# [What this task involves]
Extract all of the lines below, reproducing each one verbatim and in its original order.

# [Source material]
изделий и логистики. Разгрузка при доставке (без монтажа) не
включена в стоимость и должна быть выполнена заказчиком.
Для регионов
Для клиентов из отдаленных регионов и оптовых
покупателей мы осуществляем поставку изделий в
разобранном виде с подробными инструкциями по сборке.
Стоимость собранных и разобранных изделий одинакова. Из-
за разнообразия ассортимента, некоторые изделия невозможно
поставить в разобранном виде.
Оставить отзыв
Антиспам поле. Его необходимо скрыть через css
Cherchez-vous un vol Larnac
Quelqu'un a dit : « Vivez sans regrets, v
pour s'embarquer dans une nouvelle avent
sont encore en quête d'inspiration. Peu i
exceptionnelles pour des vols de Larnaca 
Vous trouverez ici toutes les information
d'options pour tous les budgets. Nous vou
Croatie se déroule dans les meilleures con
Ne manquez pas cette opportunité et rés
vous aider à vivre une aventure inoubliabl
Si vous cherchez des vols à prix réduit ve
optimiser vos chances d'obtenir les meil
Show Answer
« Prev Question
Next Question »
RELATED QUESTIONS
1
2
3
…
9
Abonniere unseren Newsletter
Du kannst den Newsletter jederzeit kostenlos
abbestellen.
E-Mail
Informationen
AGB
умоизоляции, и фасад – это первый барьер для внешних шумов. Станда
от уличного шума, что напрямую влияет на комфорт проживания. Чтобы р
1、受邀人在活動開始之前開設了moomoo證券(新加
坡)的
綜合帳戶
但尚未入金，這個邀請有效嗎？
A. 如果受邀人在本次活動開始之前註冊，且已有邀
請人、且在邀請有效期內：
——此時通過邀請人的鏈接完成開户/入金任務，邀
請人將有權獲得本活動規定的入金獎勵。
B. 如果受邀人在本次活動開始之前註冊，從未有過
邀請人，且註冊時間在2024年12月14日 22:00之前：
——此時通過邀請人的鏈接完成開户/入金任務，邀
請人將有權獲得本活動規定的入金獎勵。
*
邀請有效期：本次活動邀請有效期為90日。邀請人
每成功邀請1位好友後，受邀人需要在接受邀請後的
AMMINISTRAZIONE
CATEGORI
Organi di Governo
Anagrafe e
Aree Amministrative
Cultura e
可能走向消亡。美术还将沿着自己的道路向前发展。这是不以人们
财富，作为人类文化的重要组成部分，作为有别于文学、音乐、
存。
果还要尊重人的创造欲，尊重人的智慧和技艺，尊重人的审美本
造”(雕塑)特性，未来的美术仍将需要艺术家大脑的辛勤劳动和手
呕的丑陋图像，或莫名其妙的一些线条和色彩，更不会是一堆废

# [Exercise response]
изделий и логистики. Разгрузка при доставке (без монтажа) не
включена в стоимость и должна быть выполнена заказчиком.
Для регионов
Для клиентов из отдаленных регионов и оптовых
покупателей мы осуществляем поставку изделий в
разобранном виде с подробными инструкциями по сборке.
Стоимость собранных и разобранных изделий одинакова. Из-
за разнообразия ассортимента, некоторые изделия невозможно
поставить в разобранном виде.
Оставить отзыв
Антиспам поле. Его необходимо скрыть через css
Cherchez-vous un vol Larnac
Quelqu'un a dit : « Vivez sans regrets, v
pour s'embarquer dans une nouvelle avent
sont encore en quête d'inspiration. Peu i
exceptionnelles pour des vols de Larnaca 
Vous trouverez ici toutes les information
d'options pour tous les budgets. Nous vou
Croatie se déroule dans les meilleures con
Ne manquez pas cette opportunité et rés
vous aider à vivre une aventure inoubliabl
Si vous cherchez des vols à prix réduit ve
optimiser vos chances d'obtenir les meil
Show Answer
« Prev Question
Next Question »
RELATED QUESTIONS
1
2
3
…
9
Abonniere unseren Newsletter
Du kannst den Newsletter jederzeit kostenlos
abbestellen.
E-Mail
Informationen
AGB
умоизоляции, и фасад – это первый барьер для внешних шумов. Станда
от уличного шума, что напрямую влияет на комфорт проживания. Чтобы р
1、受邀人在活動開始之前開設了moomoo證券(新加
坡)的
綜合帳戶
但尚未入金，這個邀請有效嗎？
A. 如果受邀人在本次活動開始之前註冊，且已有邀
請人、且在邀請有效期內：
——此時通過邀請人的鏈接完成開户/入金任務，邀
請人將有權獲得本活動規定的入金獎勵。
B. 如果受邀人在本次活動開始之前註冊，從未有過
邀請人，且註冊時間在2024年12月14日 22:00之前：
——此時通過邀請人的鏈接完成開户/入金任務，邀
請人將有權獲得本活動規定的入金獎勵。
*
邀請有效期：本次活動邀請有效期為90日。邀請人
每成功邀請1位好友後，受邀人需要在接受邀請後的
AMMINISTRAZIONE
CATEGORI
Organi di Governo
Anagrafe e
Aree Amministrative
Cultura e
可能走向消亡。美术还将沿着自己的道路向前发展。这是不以人们
财富，作为人类文化的重要组成部分，作为有别于文学、音乐、
存。
果还要尊重人的创造欲，尊重人的智慧和技艺，尊重人的审美本
造”(雕塑)特性，未来的美术仍将需要艺术家大脑的辛勤劳动和手
呕的丑陋图像，或莫名其妙的一些线条和色彩，更不会是一堆废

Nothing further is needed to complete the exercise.